ManusiaSenayan.id – Drama legislatif kembali hadir, gengs! Kali ini datang dari panggung utama Komisi III DPR. Sang ketua, Habiburokhman, lagi-lagi curhat di tengah Rapat Dengar Pendapat Umum (RDPU) bareng LPSK dan Peradi soal Revisi KUHAP. Tapi tenang, bukan curhat cinta, ini curhat legislasi.
“Jadi rekan-rekan di DPR, ini kadang-kadang kita udah capek bikin undang-undang dengan gampangnya dipatahkan oleh Mahkamah Konstitusi,” begitulah kira-kira isi hati Bang Habib.
Katanya, MK sekarang punya jurus sakti: meaningful participation, right to be heard, right to be considered, sampe right to be explained. Pokoknya serba “right-right” yang bikin DPR ketar-ketir.

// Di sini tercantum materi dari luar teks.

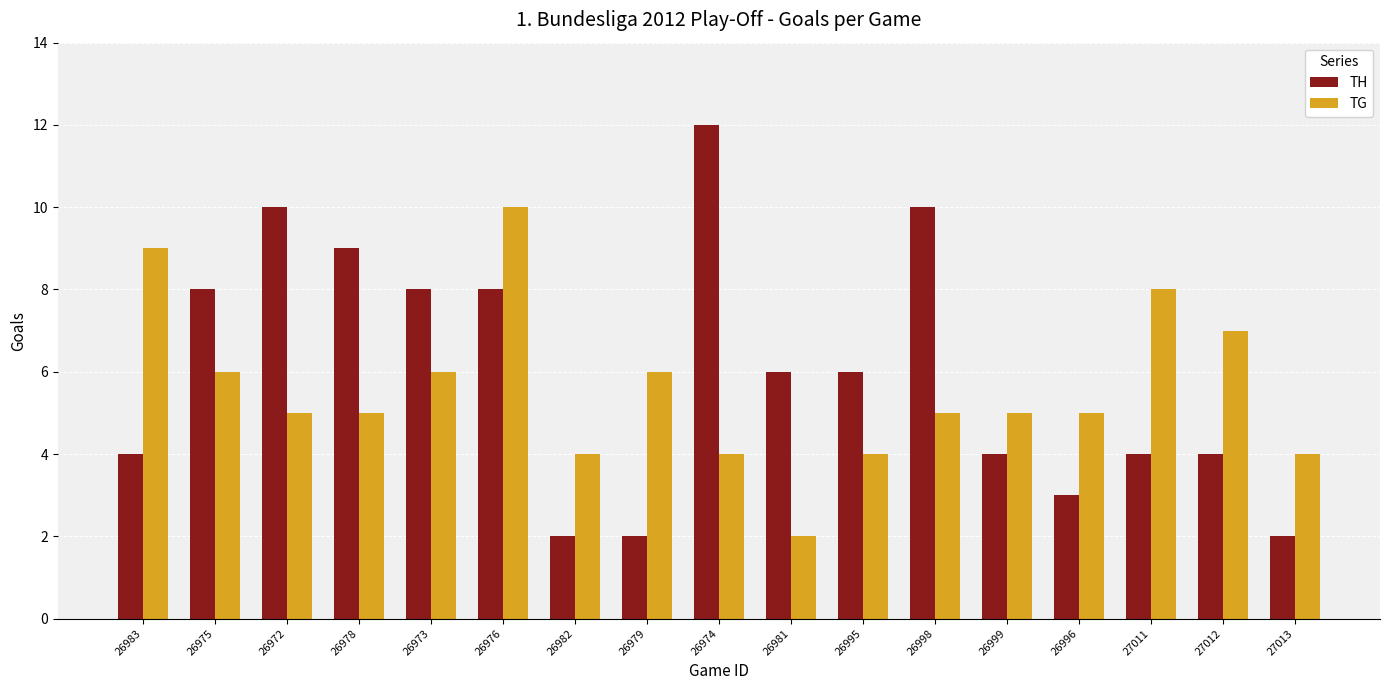

Reading right to left, transcribe all the data shown in this chart.

TH: 2	4	4	3	4	10	6	6	12	2	2	8	8	9	10	8	4
TG: 4	7	8	5	5	5	4	2	4	6	4	10	6	5	5	6	9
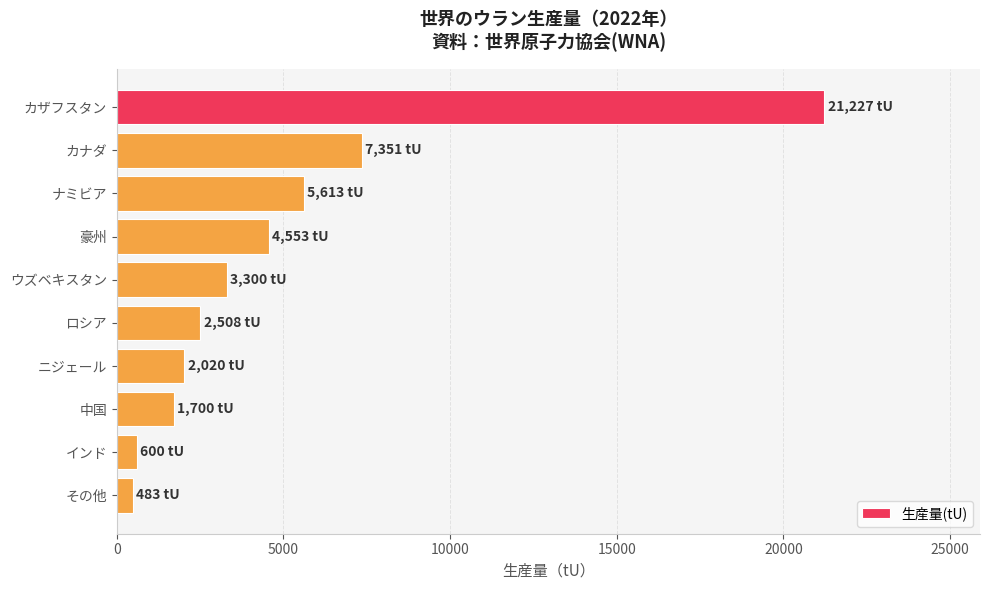

What is the sum of all values?

49355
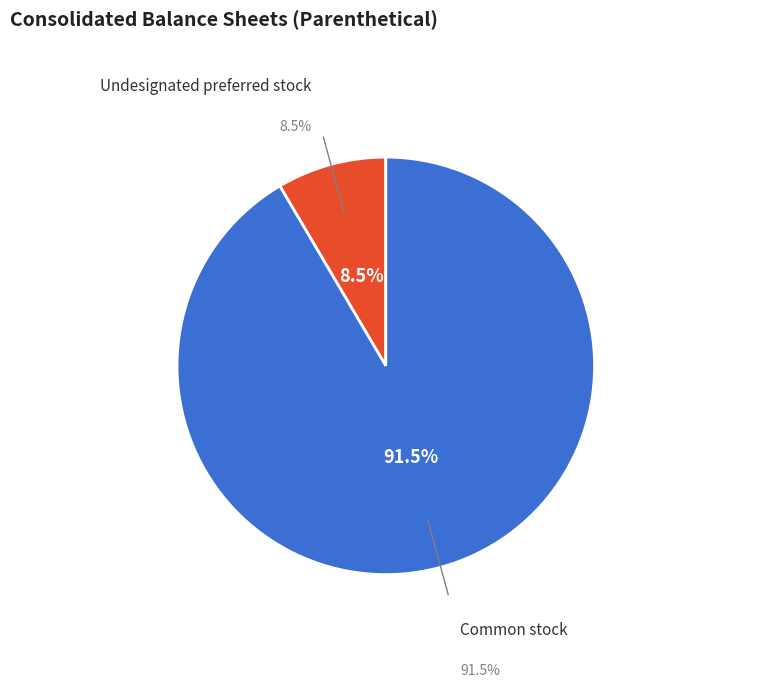

Is the sum of Undesignated preferred stock, shares authorized and Common stock, shares issued greater than half?

Yes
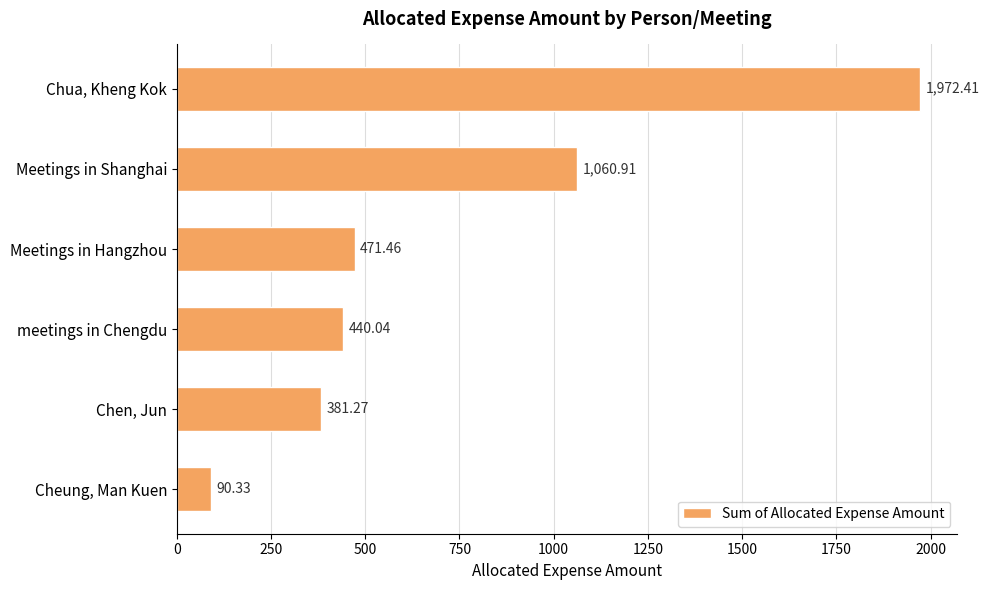

How many series are shown in this chart?

1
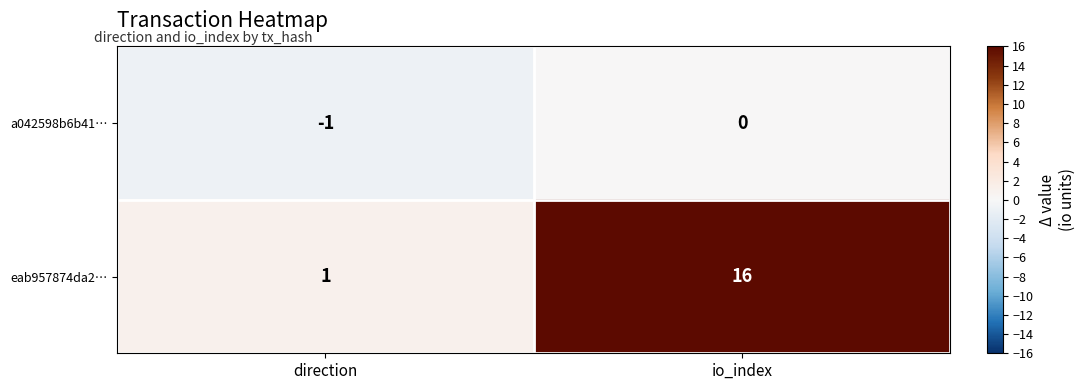

What is the difference between the highest and lowest values at direction?

2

Bayangin aja, DPR udah ngopi berjilid-jilid, debat kayak sinetron, ngundang narasumber sana-sini, eh ujung-ujungnya bisa ke-delete sama 9 orang dewa MK karena dianggap gak ngundang cukup orang buat ngobrolin pasal-pasal itu.

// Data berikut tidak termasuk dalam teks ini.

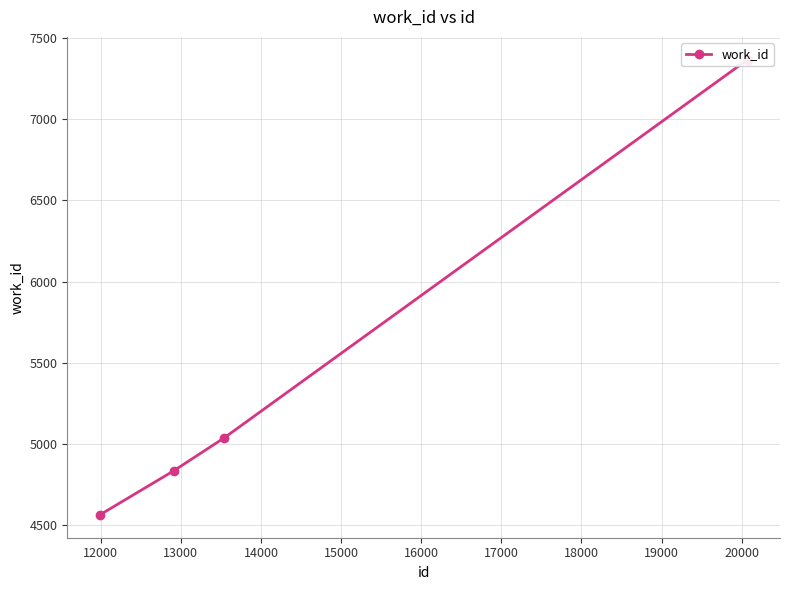

What is the value of the 2nd point from the left?

4837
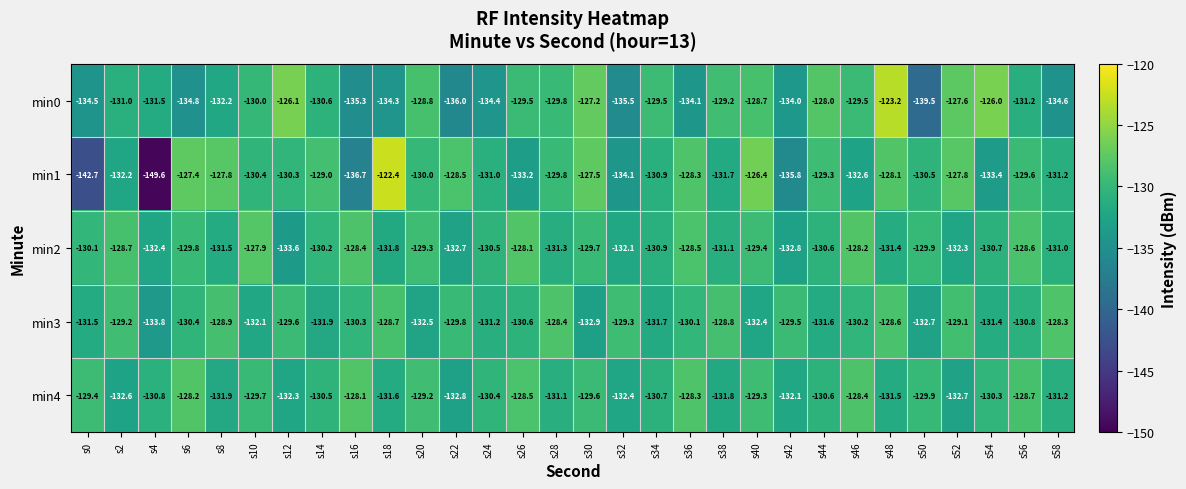

What is the difference between the min4 values at s56 and s34?

2.0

Habiburokhman sampai nyeletuk, “Kalau dibilang partisipasi, putusan MK itu tidak melibatkan partisipasi apapun, kecuali 9 orang itu, pendapat saya ini,” Waduh, sindiran halus tapi tajam kayak kopi pahit tanpa gula.
Intinya, DPR minta MK jangan asal stempel “gagal” ke UU buatan mereka. Mereka cuma pengen draf revisi KUHAP ini gak jadi korban ghosting lagi karena kurang “didengar” katanya.
Moral of the story: Bikin UU di negeri ini bukan cuma soal pasal, tapi juga soal siapa yang diajak ngobrol. Kalau nggak, siap-siap kena unmatch sama MK. Selamat datang di reality show politik Indonesia: Legislatif vs Yudikatif, Episode Tak Pernah Tamat.